İtiraflarım – Tolstoy
Hayatın anlamını sorgulayan, Tanrı’nın ne olduğunu çözmeye çalışan, varoluş sancıları içerisinde sürekli kıvranıp duran, okuyucuyu felsefi düşünmeye sevk eden yazar Tolstoy; bu kitabında kendini anlatıyor, aslında bir nevi otobiyografik bir kitap.
Tolstoy, aslında toplumsal statü olarak değerlendirildiğinde oldukça üstün bir şahıs iken hayatını sürekli anlamsız ve eksik bularak eleştiren, anlam kazandırmaya çalışan bir kişilik. Hayatı sorgularken bazı şeylerin bilincinde olmanın acı tarafını keşfediyor ve içinde bulunduğu sosyal sınıfın yaşantısına yabancılaşıp sıradan sıradan insanların yaşantısına uymaya çalışıyor.
Kitap 1880 yılında, Tolstoy 51 yaşında iken yazılmış fakat dinsel inançları sorgulayan bir içeriğe sahip olduğu için 1984 yılında yasaklanmıştır. İçerik bakımından bizlere çocukluk dönemindeki inancından yazdığı döneme kadar olan inancının nasıl şekillendiğini anlatmakta.
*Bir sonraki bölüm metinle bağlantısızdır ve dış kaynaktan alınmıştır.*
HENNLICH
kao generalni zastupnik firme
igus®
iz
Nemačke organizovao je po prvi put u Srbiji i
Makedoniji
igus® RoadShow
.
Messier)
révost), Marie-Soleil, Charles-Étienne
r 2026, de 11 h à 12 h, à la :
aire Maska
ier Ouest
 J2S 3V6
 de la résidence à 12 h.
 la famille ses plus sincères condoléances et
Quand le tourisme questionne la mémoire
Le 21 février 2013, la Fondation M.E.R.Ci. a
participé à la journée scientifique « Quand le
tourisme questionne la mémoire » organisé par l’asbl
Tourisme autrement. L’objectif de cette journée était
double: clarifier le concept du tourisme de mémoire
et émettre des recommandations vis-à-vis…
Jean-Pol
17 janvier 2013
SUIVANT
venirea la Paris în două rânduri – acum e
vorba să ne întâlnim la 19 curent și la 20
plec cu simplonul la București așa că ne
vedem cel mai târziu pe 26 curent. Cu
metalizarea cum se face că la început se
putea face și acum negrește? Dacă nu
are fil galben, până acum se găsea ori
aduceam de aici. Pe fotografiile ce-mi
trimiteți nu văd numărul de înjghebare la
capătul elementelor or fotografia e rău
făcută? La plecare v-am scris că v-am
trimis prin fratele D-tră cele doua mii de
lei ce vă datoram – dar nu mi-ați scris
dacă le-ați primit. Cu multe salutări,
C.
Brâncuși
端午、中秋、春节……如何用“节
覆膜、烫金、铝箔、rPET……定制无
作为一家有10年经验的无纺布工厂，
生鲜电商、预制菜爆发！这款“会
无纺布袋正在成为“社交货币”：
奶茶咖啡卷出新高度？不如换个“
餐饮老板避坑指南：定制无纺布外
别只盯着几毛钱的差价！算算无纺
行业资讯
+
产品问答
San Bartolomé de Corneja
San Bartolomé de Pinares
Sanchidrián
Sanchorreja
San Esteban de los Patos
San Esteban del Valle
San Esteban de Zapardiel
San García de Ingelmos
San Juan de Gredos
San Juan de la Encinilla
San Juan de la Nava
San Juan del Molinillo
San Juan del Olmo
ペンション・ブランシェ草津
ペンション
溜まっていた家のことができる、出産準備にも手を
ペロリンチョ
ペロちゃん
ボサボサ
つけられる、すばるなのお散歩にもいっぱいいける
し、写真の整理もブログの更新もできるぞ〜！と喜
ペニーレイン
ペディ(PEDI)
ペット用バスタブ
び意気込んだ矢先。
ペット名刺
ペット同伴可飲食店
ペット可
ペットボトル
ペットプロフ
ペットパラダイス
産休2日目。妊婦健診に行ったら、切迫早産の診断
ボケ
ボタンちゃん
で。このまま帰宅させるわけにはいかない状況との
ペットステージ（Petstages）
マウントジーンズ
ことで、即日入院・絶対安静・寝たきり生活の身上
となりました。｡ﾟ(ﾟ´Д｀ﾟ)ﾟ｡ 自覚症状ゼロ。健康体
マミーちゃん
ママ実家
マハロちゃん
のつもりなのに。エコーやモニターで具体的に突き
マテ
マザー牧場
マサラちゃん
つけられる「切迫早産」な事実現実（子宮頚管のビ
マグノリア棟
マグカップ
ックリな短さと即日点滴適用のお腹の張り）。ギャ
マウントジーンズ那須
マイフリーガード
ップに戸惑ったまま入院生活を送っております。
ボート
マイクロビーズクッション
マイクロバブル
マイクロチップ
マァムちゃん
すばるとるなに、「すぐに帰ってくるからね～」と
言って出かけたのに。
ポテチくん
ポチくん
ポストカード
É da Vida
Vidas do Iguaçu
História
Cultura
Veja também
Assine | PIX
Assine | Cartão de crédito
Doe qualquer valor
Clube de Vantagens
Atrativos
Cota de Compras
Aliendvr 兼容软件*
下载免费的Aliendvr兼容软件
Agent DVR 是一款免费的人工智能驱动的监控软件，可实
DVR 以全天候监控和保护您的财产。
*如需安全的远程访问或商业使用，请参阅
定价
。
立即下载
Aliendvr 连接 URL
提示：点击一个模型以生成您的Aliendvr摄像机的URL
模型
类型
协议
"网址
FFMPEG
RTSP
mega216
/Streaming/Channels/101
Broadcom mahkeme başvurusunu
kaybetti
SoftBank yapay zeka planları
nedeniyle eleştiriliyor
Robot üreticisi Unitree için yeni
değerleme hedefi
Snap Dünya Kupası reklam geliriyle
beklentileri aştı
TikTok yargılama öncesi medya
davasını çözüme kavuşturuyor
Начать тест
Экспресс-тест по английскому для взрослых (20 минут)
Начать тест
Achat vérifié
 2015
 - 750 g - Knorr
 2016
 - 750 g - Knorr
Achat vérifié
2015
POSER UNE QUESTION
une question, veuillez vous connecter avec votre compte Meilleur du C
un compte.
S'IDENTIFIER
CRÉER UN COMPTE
İlk olarak çocukluğunda nasıl bir inanç içerisinde yaşadığını, çevresindeki ahlak düzeyini anlatıyor daha sonra gençlik dönemlerinde bu inançtan nasıl uzaklaştığını toplumun inanç bakımında yaptığı eylemlerin kafasına yatmadığından bahsediyor. Bu inancından koptuktan sonra amacı daha çok içinde bulunduğu yaşantısını güzelleştirmek amacıyla tekrar kuruluyor, zenginlik, şöhret vb. olguların peşinden koşan bir hal alıyor. İnançlarından uzaklaştığı dönemde kafasına bir soru takılıyor “Ben neyim ve niçin yaşıyorum?” Bu sorunun cevabını bir türlü bulamadığı için kafasındaki bu soruyu sürekli olarak erteleyip şöhret sahibi hayatına devam etmeye çalışıyor. Sürekli sürekli ertelendiği bu soru gün geçtikçe ona daha ağır gelmeye başlıyor ve artık buna kesin bir cevap bulmak istiyor. Sırf bu sebepten Tolstoy hayatının bir dönemimde gerçekten intihar etmek istiyor ve bunun kalıcı bir çözüm yolu olduğunu düşünüyor. Hayatının bunca zamanına kadar kendini yaşamın somutluklarına adayan Tolstoy, artık yoğun bir araştırmaya giriyor ve kendini felsefeye ve hayatın amacını çözmeye adıyor.
Hayatın anlamını birçok bakımdan ele alıyor örneğin; o dönemim felsefecileri ile konuşuyor, bilimsel yasalar ile bir açıklık getirmeye çalışıyor, geçmiş dönemin düşünürlerinin fikirlerinden ilerliyor –bu kısımda Shopenaure ile karşılaştığıma o kadar sevinmiştim ki bütün düşünürler bir yana Shopenaure’un bende özel bir yeri vardır kendi fikirlerini onun düşünceleri ile tasdiklemesi çok hoşuma gitti- O dönemin ortalama kesimindeki insanlarına bakıyor ve bu inancı yaşamadan çözemeyeceğini anlıyor bu sebepten dolayı tekrar inancına dönüyor, dini yaşarken sorgulamaya devam ediyor.
Tolstoy hayata sadece kendisinin değil toplumun gözünden bakan koca bir düşünür. Okuyan herkesin içinde illaki kendinden bir şeyler bulacağına eminim. Kendisini tüm açıklığıyla bu kadar ağır eleştirmek her insanın harcı değildir ve bunu çok başarılı bir şekilde gerçekleştirmiş tek kelimeyle bayıldım!
Bu gün sizlerle Tolstoy’un İtiraflar kitabını incelmeye çalıştım umarım faydalı bir içerik olmuştur. Sağlıkla ve kitaplarla kalın.